Now the much anticipated news has been delivered. We have a National Planning Framework and a ten year Capital Plan with over €115 billion to be invested. Some highlights include:
These are big projects and will take time to deliver. So it’s important that the government gets activity underway now. Careful planning is required to make sure the most appropriate methods of delivery are chosen. This involves analysis in accordance with the Public Spending Code. Some projects will be more appropriate for direct government funding while others can be structured to attract private finance. Procurement will also be important. There are specific and stringent procedures that have to be followed but planned well, these can be navigated efficiently and work to the advantage of the relevant authority and the project.
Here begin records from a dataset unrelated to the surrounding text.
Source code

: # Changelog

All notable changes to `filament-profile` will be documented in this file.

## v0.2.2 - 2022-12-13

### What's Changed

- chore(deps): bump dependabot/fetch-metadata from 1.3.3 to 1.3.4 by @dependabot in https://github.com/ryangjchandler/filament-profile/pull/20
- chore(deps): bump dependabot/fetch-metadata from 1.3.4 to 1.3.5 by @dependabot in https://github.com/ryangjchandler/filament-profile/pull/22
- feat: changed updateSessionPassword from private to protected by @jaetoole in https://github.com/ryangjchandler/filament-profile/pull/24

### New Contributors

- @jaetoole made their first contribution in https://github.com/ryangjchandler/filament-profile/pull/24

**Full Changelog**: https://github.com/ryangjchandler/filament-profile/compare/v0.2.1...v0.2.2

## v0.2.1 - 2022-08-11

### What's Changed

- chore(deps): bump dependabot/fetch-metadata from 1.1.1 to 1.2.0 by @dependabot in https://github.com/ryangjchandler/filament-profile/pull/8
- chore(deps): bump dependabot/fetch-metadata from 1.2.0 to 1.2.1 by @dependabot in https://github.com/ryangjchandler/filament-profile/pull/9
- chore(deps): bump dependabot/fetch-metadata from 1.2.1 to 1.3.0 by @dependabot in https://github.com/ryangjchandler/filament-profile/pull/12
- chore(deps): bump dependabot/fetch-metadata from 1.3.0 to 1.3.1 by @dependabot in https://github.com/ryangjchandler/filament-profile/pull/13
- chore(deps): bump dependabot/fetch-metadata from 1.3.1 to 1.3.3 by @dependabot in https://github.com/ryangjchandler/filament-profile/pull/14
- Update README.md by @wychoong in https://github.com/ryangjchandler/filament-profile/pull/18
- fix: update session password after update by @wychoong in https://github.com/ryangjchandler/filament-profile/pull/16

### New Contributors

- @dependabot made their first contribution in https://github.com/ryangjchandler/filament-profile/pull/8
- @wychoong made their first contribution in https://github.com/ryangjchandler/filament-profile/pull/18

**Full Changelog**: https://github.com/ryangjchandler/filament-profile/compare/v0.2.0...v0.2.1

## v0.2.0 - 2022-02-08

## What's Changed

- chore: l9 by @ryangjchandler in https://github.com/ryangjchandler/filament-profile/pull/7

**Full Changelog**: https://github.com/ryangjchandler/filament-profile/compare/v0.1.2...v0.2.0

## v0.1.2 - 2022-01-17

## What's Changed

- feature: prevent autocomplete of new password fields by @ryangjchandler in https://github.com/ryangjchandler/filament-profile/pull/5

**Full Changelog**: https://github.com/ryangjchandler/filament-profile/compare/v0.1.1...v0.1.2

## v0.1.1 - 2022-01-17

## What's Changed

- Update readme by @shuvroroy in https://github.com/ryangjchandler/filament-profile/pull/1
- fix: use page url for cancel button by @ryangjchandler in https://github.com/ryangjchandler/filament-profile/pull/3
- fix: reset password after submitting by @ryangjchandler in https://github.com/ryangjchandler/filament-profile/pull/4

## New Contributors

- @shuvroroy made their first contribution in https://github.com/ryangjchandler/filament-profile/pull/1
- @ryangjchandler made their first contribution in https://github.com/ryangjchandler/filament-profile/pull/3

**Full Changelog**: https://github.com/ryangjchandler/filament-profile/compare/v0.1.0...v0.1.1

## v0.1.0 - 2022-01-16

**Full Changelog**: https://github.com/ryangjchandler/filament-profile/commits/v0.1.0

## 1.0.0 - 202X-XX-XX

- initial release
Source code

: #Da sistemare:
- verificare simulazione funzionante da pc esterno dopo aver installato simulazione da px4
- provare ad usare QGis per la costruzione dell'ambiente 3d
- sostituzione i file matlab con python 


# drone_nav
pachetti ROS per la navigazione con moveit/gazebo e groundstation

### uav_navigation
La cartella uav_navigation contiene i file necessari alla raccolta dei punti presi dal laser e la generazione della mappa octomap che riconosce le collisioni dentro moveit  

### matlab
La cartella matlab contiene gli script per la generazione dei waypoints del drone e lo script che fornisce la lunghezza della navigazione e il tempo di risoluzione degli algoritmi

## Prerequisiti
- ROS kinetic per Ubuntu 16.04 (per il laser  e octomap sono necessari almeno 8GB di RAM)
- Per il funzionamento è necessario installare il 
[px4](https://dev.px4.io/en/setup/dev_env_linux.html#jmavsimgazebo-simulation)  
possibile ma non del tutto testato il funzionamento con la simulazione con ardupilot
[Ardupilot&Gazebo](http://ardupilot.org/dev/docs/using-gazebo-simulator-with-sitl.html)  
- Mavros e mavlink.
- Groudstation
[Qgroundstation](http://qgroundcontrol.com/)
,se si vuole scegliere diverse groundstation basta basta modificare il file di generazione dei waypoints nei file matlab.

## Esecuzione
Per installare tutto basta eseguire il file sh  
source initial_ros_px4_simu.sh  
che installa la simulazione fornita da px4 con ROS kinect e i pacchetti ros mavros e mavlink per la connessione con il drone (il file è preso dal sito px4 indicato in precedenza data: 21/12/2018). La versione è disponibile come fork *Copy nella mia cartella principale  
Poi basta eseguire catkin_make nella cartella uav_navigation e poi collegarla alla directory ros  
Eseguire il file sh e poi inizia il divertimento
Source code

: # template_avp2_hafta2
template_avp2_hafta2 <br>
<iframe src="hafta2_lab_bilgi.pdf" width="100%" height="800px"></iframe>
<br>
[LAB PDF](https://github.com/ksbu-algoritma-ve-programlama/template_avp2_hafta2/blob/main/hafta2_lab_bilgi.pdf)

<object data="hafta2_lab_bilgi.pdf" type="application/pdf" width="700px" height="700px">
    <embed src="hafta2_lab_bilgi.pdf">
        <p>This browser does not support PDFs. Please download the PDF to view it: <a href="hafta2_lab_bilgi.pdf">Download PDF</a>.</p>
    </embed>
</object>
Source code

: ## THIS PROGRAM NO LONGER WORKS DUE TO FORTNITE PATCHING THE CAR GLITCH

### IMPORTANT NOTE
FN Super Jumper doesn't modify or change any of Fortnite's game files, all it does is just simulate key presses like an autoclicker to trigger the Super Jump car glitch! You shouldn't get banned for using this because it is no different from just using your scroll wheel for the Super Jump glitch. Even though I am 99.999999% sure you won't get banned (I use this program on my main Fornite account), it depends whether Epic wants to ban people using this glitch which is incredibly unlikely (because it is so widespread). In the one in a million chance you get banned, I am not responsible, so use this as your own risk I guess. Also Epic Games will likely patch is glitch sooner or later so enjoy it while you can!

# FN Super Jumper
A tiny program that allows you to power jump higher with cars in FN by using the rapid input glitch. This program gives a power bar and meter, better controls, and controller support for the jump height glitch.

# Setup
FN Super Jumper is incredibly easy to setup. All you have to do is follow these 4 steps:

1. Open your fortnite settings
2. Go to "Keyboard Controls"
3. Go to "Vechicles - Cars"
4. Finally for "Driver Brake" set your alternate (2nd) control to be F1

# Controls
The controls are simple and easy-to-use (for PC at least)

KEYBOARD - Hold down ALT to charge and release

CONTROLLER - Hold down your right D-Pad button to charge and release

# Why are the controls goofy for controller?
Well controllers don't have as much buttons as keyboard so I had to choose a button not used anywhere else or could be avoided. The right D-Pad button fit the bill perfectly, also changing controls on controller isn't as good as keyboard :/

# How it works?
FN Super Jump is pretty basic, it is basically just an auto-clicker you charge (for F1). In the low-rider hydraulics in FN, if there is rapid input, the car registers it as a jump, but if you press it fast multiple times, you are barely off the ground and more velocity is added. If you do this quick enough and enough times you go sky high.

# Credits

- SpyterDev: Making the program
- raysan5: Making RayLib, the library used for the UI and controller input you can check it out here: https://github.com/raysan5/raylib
These projects cost a lot of money and need appropriate oversight and governance to be delivered efficiently and within timeframes. Project teams and decision makers with delegated responsibility should have the autonomy but also the accountability to get on with the job without too much obstruction. Delivery authorities should also be thinking beyond the construction to the operation of the infrastructure asset. This means they should appraise and plan for the long term operation and governance of assets that are likely to last well over 30 years. The evolution of technology should also be considered when planning these projects. For example, autonomous vehicles may not be a reality on our roads now but they are likely to be in 10, 15, 20 years’ time. What does this mean for the size of our roads, car parking, the need to work from an office etc.?
This announcement is positive for Ireland. Finally - a plan to help stimulate and sustain economic growth and social development. But the hard work has only begun. Time to roll up the sleeves and get it done!